Recorded information
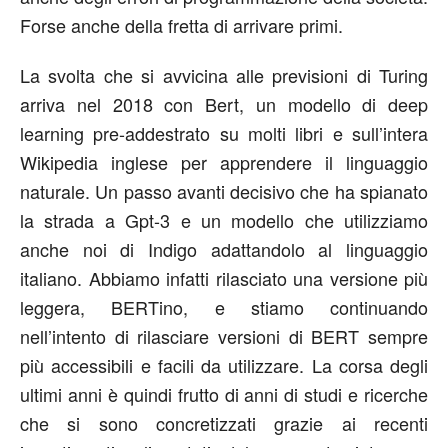
Forse anche della fretta di arrivare primi.
La svolta che si avvicina alle previsioni di Turing
arriva nel 2018 con Bert, un modello di deep
learning pre-addestrato su molti libri e sull’intera
Wikipedia inglese per apprendere il linguaggio
naturale. Un passo avanti decisivo che ha spianato
la strada a Gpt-3 e un modello che utilizziamo
anche noi di Indigo adattandolo al linguaggio
italiano. Abbiamo infatti rilasciato una versione più
leggera, BERTino, e stiamo continuando
nell’intento di rilasciare versioni di BERT sempre
più accessibili e facili da utilizzare. La corsa degli
ultimi anni è quindi frutto di anni di studi e ricerche
che si sono concretizzati grazie ai recenti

Written task
What you return should match the material line for line, with the images removed.

Answer section
Forse anche della fretta di arrivare primi.
La svolta che si avvicina alle previsioni di Turing
arriva nel 2018 con Bert, un modello di deep
learning pre-addestrato su molti libri e sull’intera
Wikipedia inglese per apprendere il linguaggio
naturale. Un passo avanti decisivo che ha spianato
la strada a Gpt-3 e un modello che utilizziamo
anche noi di Indigo adattandolo al linguaggio
italiano. Abbiamo infatti rilasciato una versione più
leggera, BERTino, e stiamo continuando
nell’intento di rilasciare versioni di BERT sempre
più accessibili e facili da utilizzare. La corsa degli
ultimi anni è quindi frutto di anni di studi e ricerche
che si sono concretizzati grazie ai recenti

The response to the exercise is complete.